Known for Happy End (1999) and Eungyo (2012), veteran director JUNG Ji-woo stepped out of his commercial cinema comfort zone to shoot the low-budget drama Fourth Place (2016). Commissioned by the National Human Rights Commission of Korea, the swimming coming of age drama debuted at the Busan International Film Festival (BIFF) in the Korean Cinema Today-Panorama section in 2015.

In the late 1990s, Gwang-su (JUNG Ga-ram) is a top swimmer competing for Korea at the Asian Games, but his arrogance and drinking quickly lead to his downfall, when he is suddenly kicked off the team and denied a chance to compete after going AWOL during training. In the present day, the 11-year-old Joon-ho (YOO Jae-sang) has his own aspirations of becoming a professional swimmer and his interest is strenuously supported by his devoted mother (LEE Hang-na). The only problem is that he keeps placing fourth in competitions, to the increasing exasperation of his mother.
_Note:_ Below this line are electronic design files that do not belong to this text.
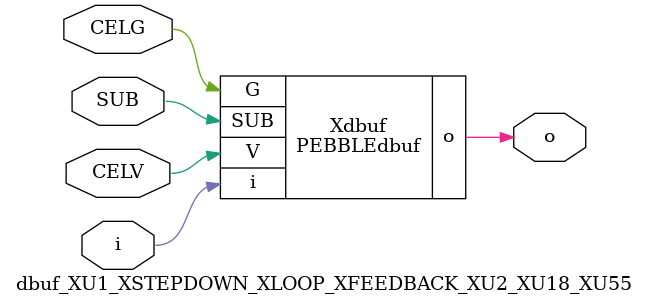
<source format=v>



module PEBBLEdbuf ( o, G, SUB, V, i );

  input V;
  input i;
  input G;
  output o;
  input SUB;
endmodule

//Celera Confidential Do Not Copy dbuf_XU1_XSTEPDOWN_XLOOP_XFEEDBACK_XU2_XU18_XU55
//Celera Confidential Symbol Generator
//Digital Buffer
module dbuf_XU1_XSTEPDOWN_XLOOP_XFEEDBACK_XU2_XU18_XU55 (CELV,CELG,i,o,SUB);
input CELV;
input CELG;
input i;
input SUB;
output o;

//Celera Confidential Do Not Copy dbuf
PEBBLEdbuf Xdbuf(
.V (CELV),
.i (i),
.o (o),
.SUB (SUB),
.G (CELG)
);
//,diesize,PEBBLEdbuf

//Celera Confidential Do Not Copy Module End
//Celera Schematic Generator
endmodule

</source>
After hearing a rumor of a special coach who guarantees results but whose methods may be unorthodox, she seeks out the grown-up Gwang-su (PARK Hae-soo). At first, Gwang-su doesn’t take Joon-ho seriously but when he’s finally convinced that he has a desire to succeed, he trains him the only way he knows how - beat him until he gets results. Pleased at Joon-ho’s improving record, his mother turns a blind eye when she sees his bruises, but her husband (CHOI Moo-sung), a journalist who knew Gwang-su in his youth, doesn’t share her unshakeable enthusiasm.
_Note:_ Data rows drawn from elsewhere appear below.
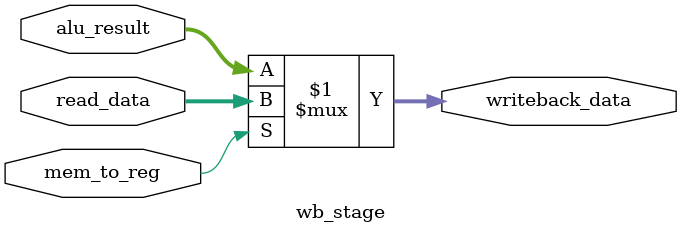
<source format=v>
module wb_stage (
    input  wire        mem_to_reg,     // 1: use memory data, 0: use ALU result
    input  wire [31:0] alu_result,
    input  wire [31:0] read_data,
    output wire [31:0] writeback_data
);

    assign writeback_data = (mem_to_reg) ? read_data : alu_result;

endmodule

</source>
Mirroring Director JUNG’s own move to the indie realm, the enduring symbol in Fourth Place (2016) is of a swimmer, Joon-ho, breaking out of his lane, either when he tries to follow the mottled light leading to the other side of the people, or when he is trying to escape the violent fury of his coach. JUNG’s film deals with the drive to succeed and the sacrifices people endure to conform and reach the top of the pile. But this much sought after success exists only within a very narrow definition. For most of the film, Joon-ho’s mother is far more driven and obsessed about his success than he is, and she is only too willing to sacrifice her own dignity and ultimately her son’s safety for him to achieve success, which she believes would ensure his scholastic future and thus keep him in plenty for life.

Seeking to highlight various social ills in Korean society, the National Human Rights Commission of Korea began commissioning films in the early 2000s, first with the omnibus If You Were Me, which started in 2003 and now counts six instalments, and then with the acclaimed indies Juvenile Offender (2012) and Maggie (2019). Fourth Place (2016) focuses on the intense pressure and competition that exist for youths in Korea, who are often pushed to extremes in order to get ahead, get in to good schools and land jobs at good companies. Drawing from their own experiences of corporeal abuse when they grew up, parents can still go too far even though they only want the best for their children. 

Joon-ho’s struggle may highlight a dark aspect of society, but his capacity to transgress, to cross over into another lane, is ultimately his salvation. The true triumph in Fourth Place (2016) comes not when Joon-ho finally reaches places first, but when he decides to succeed on his own terms. He breaks the cycle of abuse and abandons his coach and his mother, and yet he finds a way forward without giving up on his dream, a dream which, ironically, only grows stronger through his difficult experience.